In photometrics, Lambert's cosine law says that the total radiant power observed from a "Lambertian" surface is directly proportional to the cosine of the angle between the observer's line of sight and the surface normal. It is named after Johann Heinrich Lambert, from his Photometria, published in 1760.
An important consequence of this law is that when an area element on the surface is viewed from any angle, it has the same radiance. This means, for example, that to the human eye it has the same apparent brightness (or luminance).
has patented and created a system capable of high performance high quality low cost lighting applications for illuminating roads and parks, shopping malls, swimming pools, stadia, car parks, gardens, factories, communities, discos and even cemetery lighting.
The agile driving of the light sources used allows for remote control and management.
Photometrics
There are 4 units to be familiar with:
1) Luminous Flux: unit of measurement: lumen (lm), this unit refers to the amount of phos (Φ) or visible energy radiation (conventionally 380-780nm), filtered at around 555nm to maximise emulation of retinal cone (photopic) response at the expense of the retinal rod (scotopic) response, emitted by a source over unit time (phos/sec). CIE regulations require measurement of luminous flux after 100 hours of operation.
2) Illuminance: unit of measurement: lux (lx): this is the ratio of luminous flux received by a surface and its area, the amount of light striking a unit of area. 1 lux is defined as 1 lumen of visibile photons striking a surface of 1 square metre.

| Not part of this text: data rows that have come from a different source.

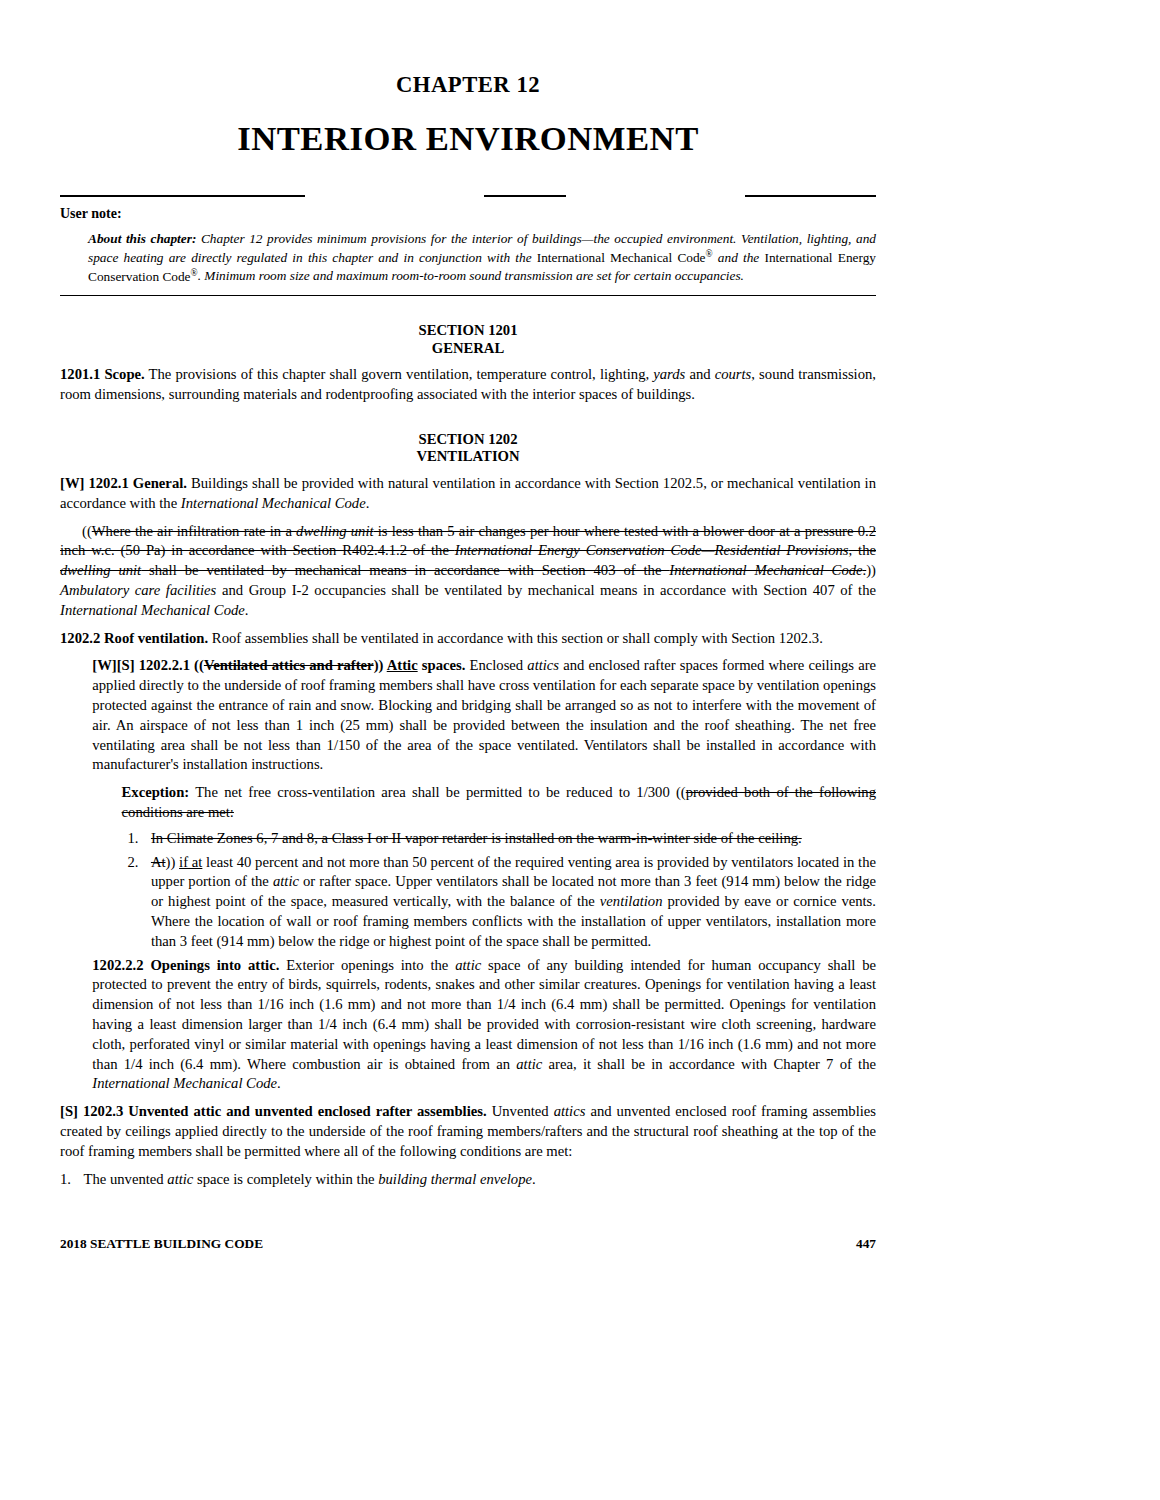CHAPTER 12
INTERIOR ENVIRONMENT
User note:
About this chapter: Chapter 12 provides minimum provisions for the interior of buildings—the occupied environment. Ventilation, lighting, and space heating are directly regulated in this chapter and in conjunction with the International Mechanical Code® and the International Energy Conservation Code®. Minimum room size and maximum room-to-room sound transmission are set for certain occupancies.
SECTION 1201
GENERAL
1201.1 Scope. The provisions of this chapter shall govern ventilation, temperature control, lighting, yards and courts, sound transmission, room dimensions, surrounding materials and rodentproofing associated with the interior spaces of buildings.
SECTION 1202
VENTILATION
[W] 1202.1 General. Buildings shall be provided with natural ventilation in accordance with Section 1202.5, or mechanical ventilation in accordance with the International Mechanical Code.
((Where the air infiltration rate in a dwelling unit is less than 5 air changes per hour where tested with a blower door at a pressure 0.2 inch w.c. (50 Pa) in accordance with Section R402.4.1.2 of the International Energy Conservation Code—Residential Provisions, the dwelling unit shall be ventilated by mechanical means in accordance with Section 403 of the International Mechanical Code.)) Ambulatory care facilities and Group I-2 occupancies shall be ventilated by mechanical means in accordance with Section 407 of the International Mechanical Code.
1202.2 Roof ventilation. Roof assemblies shall be ventilated in accordance with this section or shall comply with Section 1202.3.
[W][S] 1202.2.1 ((Ventilated attics and rafter)) Attic spaces. Enclosed attics and enclosed rafter spaces formed where ceilings are applied directly to the underside of roof framing members shall have cross ventilation for each separate space by ventilation openings protected against the entrance of rain and snow. Blocking and bridging shall be arranged so as not to interfere with the movement of air. An airspace of not less than 1 inch (25 mm) shall be provided between the insulation and the roof sheathing. The net free ventilating area shall be not less than 1/150 of the area of the space ventilated. Ventilators shall be installed in accordance with manufacturer's installation instructions.
Exception: The net free cross-ventilation area shall be permitted to be reduced to 1/300 ((provided both of the following conditions are met:
1. In Climate Zones 6, 7 and 8, a Class I or II vapor retarder is installed on the warm-in-winter side of the ceiling.
2. At)) if at least 40 percent and not more than 50 percent of the required venting area is provided by ventilators located in the upper portion of the attic or rafter space. Upper ventilators shall be located not more than 3 feet (914 mm) below the ridge or highest point of the space, measured vertically, with the balance of the ventilation provided by eave or cornice vents. Where the location of wall or roof framing members conflicts with the installation of upper ventilators, installation more than 3 feet (914 mm) below the ridge or highest point of the space shall be permitted.
1202.2.2 Openings into attic. Exterior openings into the attic space of any building intended for human occupancy shall be protected to prevent the entry of birds, squirrels, rodents, snakes and other similar creatures. Openings for ventilation having a least dimension of not less than 1/16 inch (1.6 mm) and not more than 1/4 inch (6.4 mm) shall be permitted. Openings for ventilation having a least dimension larger than 1/4 inch (6.4 mm) shall be provided with corrosion-resistant wire cloth screening, hardware cloth, perforated vinyl or similar material with openings having a least dimension of not less than 1/16 inch (1.6 mm) and not more than 1/4 inch (6.4 mm). Where combustion air is obtained from an attic area, it shall be in accordance with Chapter 7 of the International Mechanical Code.
[S] 1202.3 Unvented attic and unvented enclosed rafter assemblies. Unvented attics and unvented enclosed roof framing assemblies created by ceilings applied directly to the underside of the roof framing members/rafters and the structural roof sheathing at the top of the roof framing members shall be permitted where all of the following conditions are met:
1. The unvented attic space is completely within the building thermal envelope.
2018 SEATTLE BUILDING CODE 447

3) Luminous Intensity: unit of measurement: candela (cd): this indicates the amount of luminous flux emitted by a source within a solid angle in the direction given. An ideal point source emits radiation equally in all directions, propagating spherically. Real light sources do not emit light uniformly. Technically luminous distribution is represented as a vector from the centre of an imaginary sphere of which two orthogonal vertical sections are called the “photometric curve”, shown right. ==>
4) Luminance: unit of measurement: candela per square metre (cd/m2): this is the ratio of intensity of luminous radiation emitted by a surface in a given direction and the apparent area of that surface. It represents the sense of primary (direct) or secondary (reflected) brightness. It is important to note the difference between illuminance (related to the amount of light emitted from a primary or secondary source) and luminance (related to the brightness reflected from a secondary source). An illuminance of 500 lux on identical light and dark surfaces give very different luminance values.